03/20/06

Working hard for your dollar

According to this report on USA Today, members of the House of Representitives worked for a total of 47 hours in Janurary and February of this year. As of March 17, the House was in session for just 19 days. At this rate and with plenty of more vacations planned, they’ll only have worked 97 days this year- far fewer then the 141 worked last year.

Lawmakers will make $165,200 this year. Leaders earn more.

Would your boss put up with that?

03/19/06

Patently Mad

Michael Crichton wrote a great opt-ed piece for the New York Times called, This Essay Breaks the Law. It’s a great two pager on how the patent system in the US has gone to hell and how it will effect not just large corporations, but you and your family.

Btw, don’t read this next sentance, because just merely thinking it is illegal:

Elevated homocysteine is linked to B-12 deficiency, so doctors should test homocysteine levels to see whether the patient needs vitamins.

03/18/06

Dad! Tom Cruise won’t come out of the closet!

So let me get this straight… it’s ok for South Park (one of my favorite shows on TV) to make fun of Christians, Jews, Muslims and Mormons, but when they make fun of Scientology (which is more cult then religion) all of a sudden Comedy Central pulls re-airing the episode because of religious insensitivity and the voice of Chef, Issac Hayes, (who is a Scientologist) quits (oddly though, not in protest of the original airing months ago, but in the re-airing).

I thought Trey Parker and Matt Stone’s response was well thought out and to the point:

“So, Scientology, you may have won THIS battle, but the million-year war for earth has just begun! Temporarily anozinizing our episode will NOT stop us from keeping Thetans forever trapped in your pitiful man-bodies. Curses and drat! You have obstructed us for now, but your feeble bid to save humanity will fail! Hail Xenu!!! [Signed,] Trey Parker and Matt Stone, servants of the dark lord Xenu.”

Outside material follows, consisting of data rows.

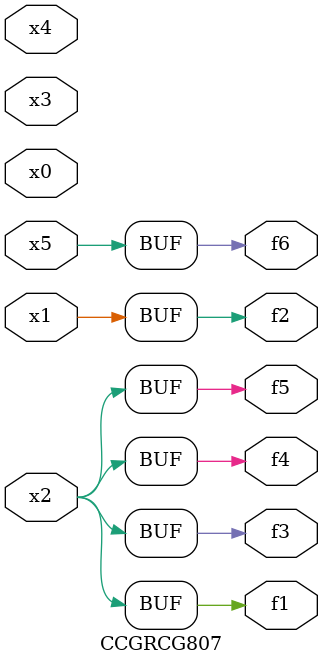
<source format=v>
module CCGRCG807(
	input x0, x1, x2, x3, x4, x5,
	output f1, f2, f3, f4, f5, f6
);
	assign f1 = x2;
	assign f2 = x1;
	assign f3 = x2;
	assign f4 = x2;
	assign f5 = x2;
	assign f6 = x5;
endmodule

</source>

To find out more about Scientology you should read this interview and check out Operation Clambake.

Or grab the torrent and download the South Park episode and watch it anyways.

03/9/06

RIAA puts profits over lives

I dunno, I should be shocked (shocked I say!), but I’m not…

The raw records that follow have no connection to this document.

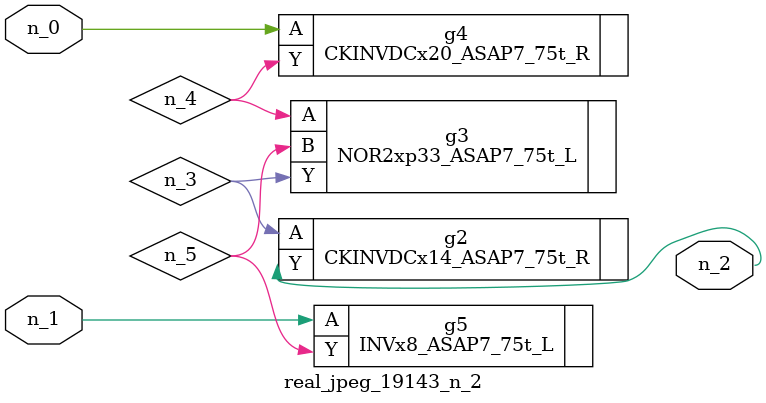
<source format=v>
module real_jpeg_19143_n_2 (n_1, n_0, n_2);

input n_1;
input n_0;

output n_2;

wire n_5;
wire n_4;
wire n_3;

CKINVDCx20_ASAP7_75t_R g4 ( 
.A(n_0),
.Y(n_4)
);

INVx8_ASAP7_75t_L g5 ( 
.A(n_1),
.Y(n_5)
);

CKINVDCx14_ASAP7_75t_R g2 ( 
.A(n_3),
.Y(n_2)
);

NOR2xp33_ASAP7_75t_L g3 ( 
.A(n_4),
.B(n_5),
.Y(n_3)
);


endmodule
</source>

Every so often, the US Copyright Office takes comments regarding the DMCA (the law which makes it a crime to use products you paid for in ways other then the creator intended). Most recently, Sony-BMG (a member of the RIAA) added DRM technology to music CD’s (actually, technically, they’re not a real music CD because of the DRM, hence they don’t carry the CD logo) which ended up creating a security hole on people’s computers. This security hole was then abused by other people (criminals to be precise) to break into those computers.

In response, people like Ed Felton requested the the USCO grant an exception to the DMCA which would allow users to remove DRM software which caused harm for the end users. Others asked for an excemption which covered DRM which, “employ access control measures which threaten critical infrastructure and potentially endanger lives.”

Sounds pretty reasonable right? Apparently though the RIAA doesn’t think so.